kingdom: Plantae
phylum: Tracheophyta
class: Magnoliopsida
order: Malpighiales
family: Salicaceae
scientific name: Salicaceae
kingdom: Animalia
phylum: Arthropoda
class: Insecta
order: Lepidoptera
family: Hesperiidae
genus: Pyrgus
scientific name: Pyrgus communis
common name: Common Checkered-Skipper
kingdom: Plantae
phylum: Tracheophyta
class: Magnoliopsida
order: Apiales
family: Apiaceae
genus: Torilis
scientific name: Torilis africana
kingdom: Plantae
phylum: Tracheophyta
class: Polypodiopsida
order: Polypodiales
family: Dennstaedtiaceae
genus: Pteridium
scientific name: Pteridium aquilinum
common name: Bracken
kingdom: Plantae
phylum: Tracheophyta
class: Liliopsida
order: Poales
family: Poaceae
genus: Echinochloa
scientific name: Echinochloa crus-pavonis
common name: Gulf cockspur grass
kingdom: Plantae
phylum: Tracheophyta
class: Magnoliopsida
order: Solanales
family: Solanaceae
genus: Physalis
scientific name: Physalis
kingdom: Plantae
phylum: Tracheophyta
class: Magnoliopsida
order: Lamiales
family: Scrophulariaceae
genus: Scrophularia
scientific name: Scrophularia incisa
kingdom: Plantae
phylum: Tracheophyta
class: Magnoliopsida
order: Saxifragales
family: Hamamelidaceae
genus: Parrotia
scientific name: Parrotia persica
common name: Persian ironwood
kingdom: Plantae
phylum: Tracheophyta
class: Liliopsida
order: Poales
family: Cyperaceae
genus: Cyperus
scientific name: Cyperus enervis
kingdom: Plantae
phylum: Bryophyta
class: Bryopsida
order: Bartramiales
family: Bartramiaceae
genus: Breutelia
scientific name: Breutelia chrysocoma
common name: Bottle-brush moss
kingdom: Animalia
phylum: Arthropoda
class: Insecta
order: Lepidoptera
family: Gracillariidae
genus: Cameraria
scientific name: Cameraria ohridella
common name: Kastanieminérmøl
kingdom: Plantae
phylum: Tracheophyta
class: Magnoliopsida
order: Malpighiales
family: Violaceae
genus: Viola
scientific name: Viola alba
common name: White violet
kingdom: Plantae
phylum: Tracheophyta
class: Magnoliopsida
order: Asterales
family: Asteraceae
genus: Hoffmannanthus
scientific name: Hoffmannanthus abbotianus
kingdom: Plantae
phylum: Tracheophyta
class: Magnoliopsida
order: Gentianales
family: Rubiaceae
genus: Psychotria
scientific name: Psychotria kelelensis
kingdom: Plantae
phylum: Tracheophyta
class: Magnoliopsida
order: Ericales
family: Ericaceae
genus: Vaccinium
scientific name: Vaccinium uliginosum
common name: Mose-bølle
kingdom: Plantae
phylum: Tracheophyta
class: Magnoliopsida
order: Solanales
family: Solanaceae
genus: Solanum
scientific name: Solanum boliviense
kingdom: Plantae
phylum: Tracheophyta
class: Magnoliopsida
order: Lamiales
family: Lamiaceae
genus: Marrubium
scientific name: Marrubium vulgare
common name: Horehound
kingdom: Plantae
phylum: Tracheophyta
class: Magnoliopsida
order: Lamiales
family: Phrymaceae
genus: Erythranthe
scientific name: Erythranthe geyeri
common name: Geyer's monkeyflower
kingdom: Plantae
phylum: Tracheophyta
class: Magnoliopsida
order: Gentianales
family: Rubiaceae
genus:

■ ■ ■ ■

What you will do: Reproduce the listing above with every "common name" swapped for "vernacular name". Leave everything else unchanged.

Answer to the problem:
kingdom: Plantae
phylum: Tracheophyta
class: Magnoliopsida
order: Malpighiales
family: Salicaceae
scientific name: Salicaceae
kingdom: Animalia
phylum: Arthropoda
class: Insecta
order: Lepidoptera
family: Hesperiidae
genus: Pyrgus
scientific name: Pyrgus communis
vernacular name: Common Checkered-Skipper
kingdom: Plantae
phylum: Tracheophyta
class: Magnoliopsida
order: Apiales
family: Apiaceae
genus: Torilis
scientific name: Torilis africana
kingdom: Plantae
phylum: Tracheophyta
class: Polypodiopsida
order: Polypodiales
family: Dennstaedtiaceae
genus: Pteridium
scientific name: Pteridium aquilinum
vernacular name: Bracken
kingdom: Plantae
phylum: Tracheophyta
class: Liliopsida
order: Poales
family: Poaceae
genus: Echinochloa
scientific name: Echinochloa crus-pavonis
vernacular name: Gulf cockspur grass
kingdom: Plantae
phylum: Tracheophyta
class: Magnoliopsida
order: Solanales
family: Solanaceae
genus: Physalis
scientific name: Physalis
kingdom: Plantae
phylum: Tracheophyta
class: Magnoliopsida
order: Lamiales
family: Scrophulariaceae
genus: Scrophularia
scientific name: Scrophularia incisa
kingdom: Plantae
phylum: Tracheophyta
class: Magnoliopsida
order: Saxifragales
family: Hamamelidaceae
genus: Parrotia
scientific name: Parrotia persica
vernacular name: Persian ironwood
kingdom: Plantae
phylum: Tracheophyta
class: Liliopsida
order: Poales
family: Cyperaceae
genus: Cyperus
scientific name: Cyperus enervis
kingdom: Plantae
phylum: Bryophyta
class: Bryopsida
order: Bartramiales
family: Bartramiaceae
genus: Breutelia
scientific name: Breutelia chrysocoma
vernacular name: Bottle-brush moss
kingdom: Animalia
phylum: Arthropoda
class: Insecta
order: Lepidoptera
family: Gracillariidae
genus: Cameraria
scientific name: Cameraria ohridella
vernacular name: Kastanieminérmøl
kingdom: Plantae
phylum: Tracheophyta
class: Magnoliopsida
order: Malpighiales
family: Violaceae
genus: Viola
scientific name: Viola alba
vernacular name: White violet
kingdom: Plantae
phylum: Tracheophyta
class: Magnoliopsida
order: Asterales
family: Asteraceae
genus: Hoffmannanthus
scientific name: Hoffmannanthus abbotianus
kingdom: Plantae
phylum: Tracheophyta
class: Magnoliopsida
order: Gentianales
family: Rubiaceae
genus: Psychotria
scientific name: Psychotria kelelensis
kingdom: Plantae
phylum: Tracheophyta
class: Magnoliopsida
order: Ericales
family: Ericaceae
genus: Vaccinium
scientific name: Vaccinium uliginosum
vernacular name: Mose-bølle
kingdom: Plantae
phylum: Tracheophyta
class: Magnoliopsida
order: Solanales
family: Solanaceae
genus: Solanum
scientific name: Solanum boliviense
kingdom: Plantae
phylum: Tracheophyta
class: Magnoliopsida
order: Lamiales
family: Lamiaceae
genus: Marrubium
scientific name: Marrubium vulgare
vernacular name: Horehound
kingdom: Plantae
phylum: Tracheophyta
class: Magnoliopsida
order: Lamiales
family: Phrymaceae
genus: Erythranthe
scientific name: Erythranthe geyeri
vernacular name: Geyer's monkeyflower
kingdom: Plantae
phylum: Tracheophyta
class: Magnoliopsida
order: Gentianales
family: Rubiaceae
genus:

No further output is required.